People want to see “progress”. Well, was Paul Wulff making progress at 4-8 following a 2-10 and 1-11 season? Was Rick Neuheisel making progress at 6-6 following a 4-8 season? And what makes Jeff Tedford bullet-proof (A $5 million buy-out that’s what) at 7-5 following a 5-7 season? Much of it is perception across the year.

While California lost badly to UCLA, they did finish the season winning 3 of their last 4 games. On the otherhand, Arizona State was 6-2 on the year and cruising to the Pac-12 South title before losing 4 straight. For Rick Neuheisel, his dismissal is as much about losing 4 straight to USC as it is about his overall wins and losses. Then you have Mike Riley at Oregon State. While they are just 16-21 in the last three years, no one is talking about canning him!

Could it be that there are people in Corvallis who recognize how difficult it is to recruit there and that the likelihood of finding a better coach to improve the program in that location is unlikely? On the other hand, UCLA has the allure of the beaches and sunshine of Los Angeles. Arizona and Arizona State have the winter warmth. All of those programs have inflated views of themselves and their attractiveness to college coaches and they are willing to flaunt millions of dollars to fanbases (In Arizona at least) who really don’t care that much.

YOUR TASKS:
a) Name every coach the passage about Pac-12 coaches mentions by name.
b) Render this sentence from the passage about Pac-12 coaches in Spanish: "Much of it is perception across the year."

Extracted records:

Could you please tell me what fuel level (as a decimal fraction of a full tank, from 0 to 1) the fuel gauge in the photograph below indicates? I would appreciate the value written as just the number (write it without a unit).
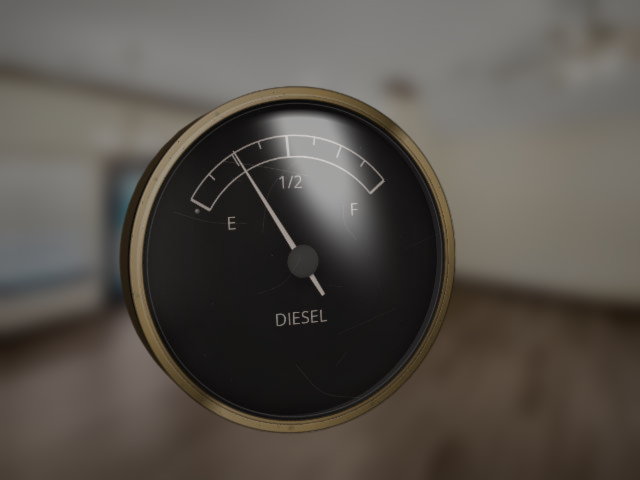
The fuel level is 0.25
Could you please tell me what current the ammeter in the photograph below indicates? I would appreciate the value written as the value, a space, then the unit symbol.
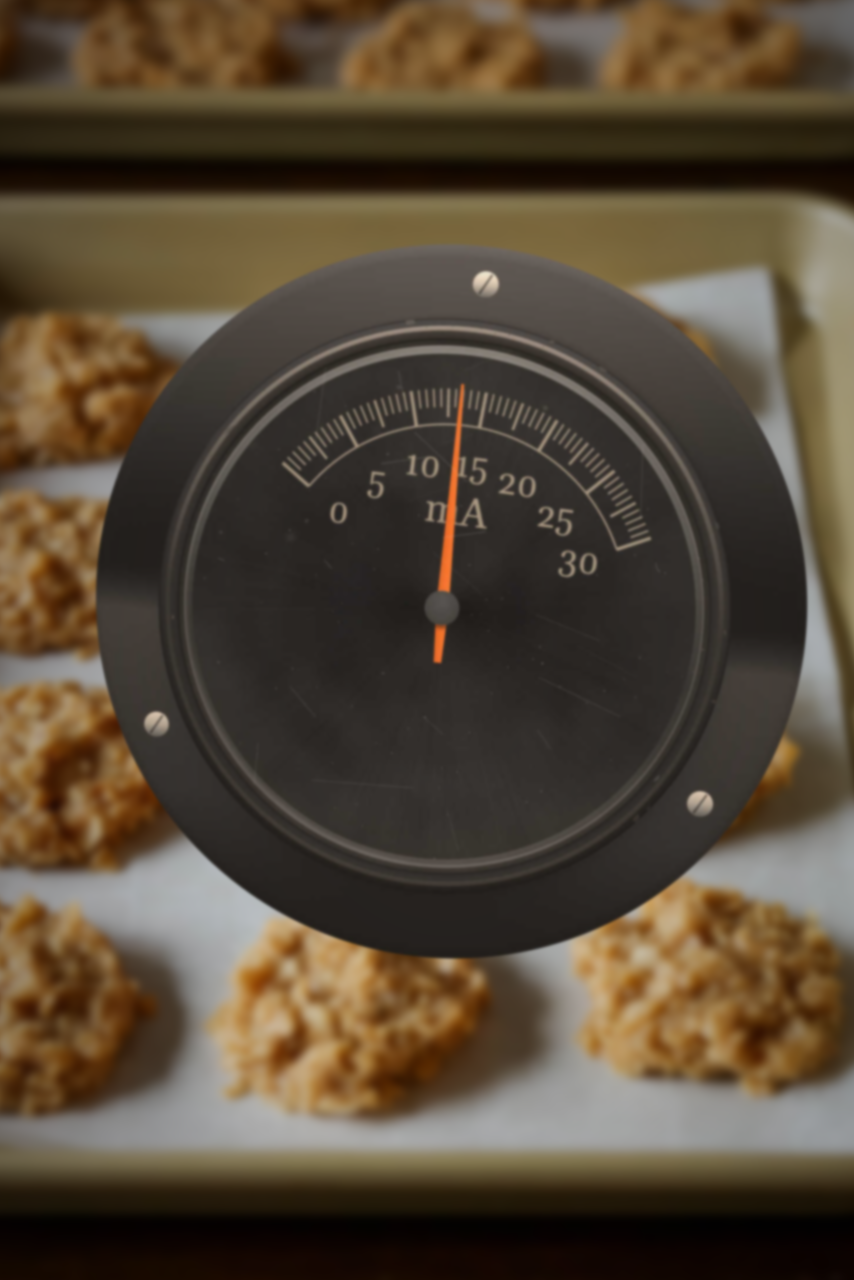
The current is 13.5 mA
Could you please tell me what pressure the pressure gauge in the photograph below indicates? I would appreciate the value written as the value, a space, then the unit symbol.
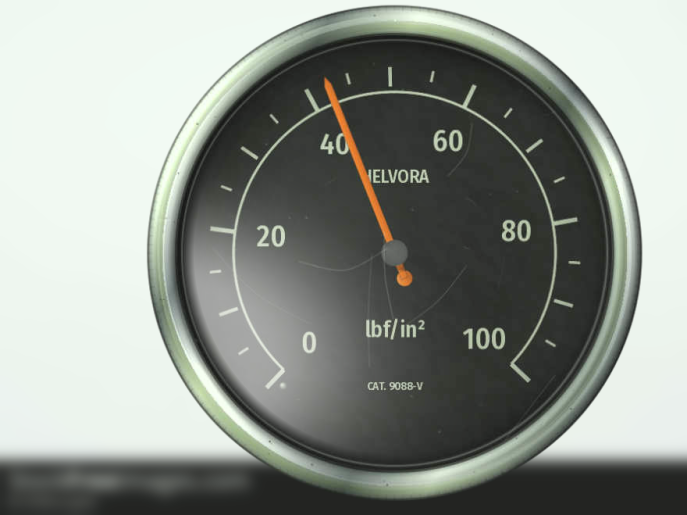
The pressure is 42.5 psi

---

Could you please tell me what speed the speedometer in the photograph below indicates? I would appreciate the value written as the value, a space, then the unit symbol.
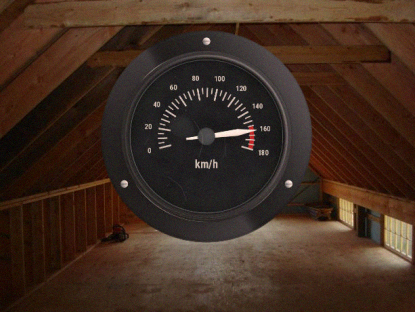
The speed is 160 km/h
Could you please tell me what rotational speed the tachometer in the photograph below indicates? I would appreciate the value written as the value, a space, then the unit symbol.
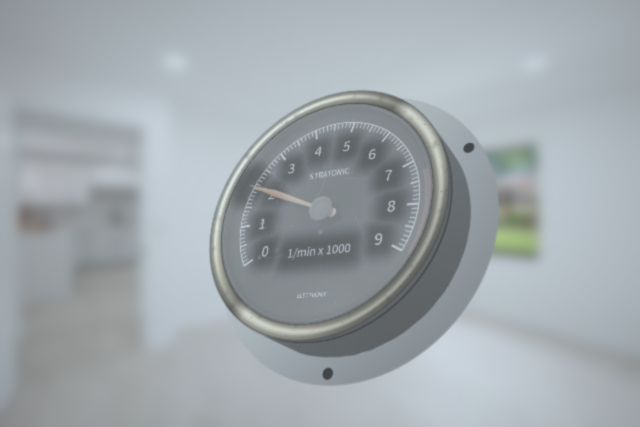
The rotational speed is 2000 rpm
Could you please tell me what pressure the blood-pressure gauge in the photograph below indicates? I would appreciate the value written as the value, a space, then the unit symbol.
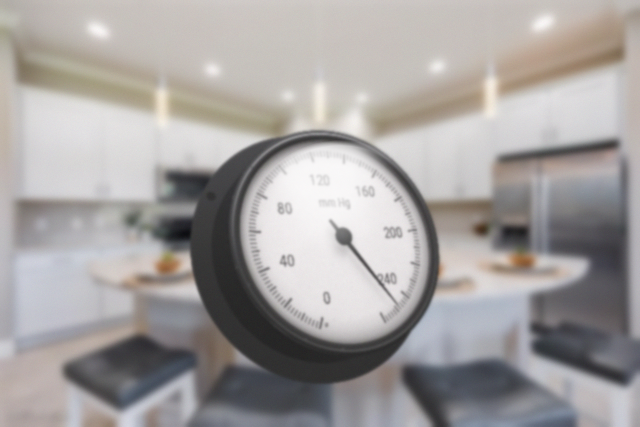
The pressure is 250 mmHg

--

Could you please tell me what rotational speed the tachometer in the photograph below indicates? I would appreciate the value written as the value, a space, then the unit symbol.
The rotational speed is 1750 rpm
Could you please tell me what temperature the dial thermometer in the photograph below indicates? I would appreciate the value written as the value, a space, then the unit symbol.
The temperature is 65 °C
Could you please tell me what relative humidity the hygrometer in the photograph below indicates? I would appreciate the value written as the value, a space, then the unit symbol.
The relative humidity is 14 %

ANSWERS:
a) Paul Wulff, Rick Neuheisel, Jeff Tedford, Mike Riley

b) Gran parte de ello es percepción a lo largo del año.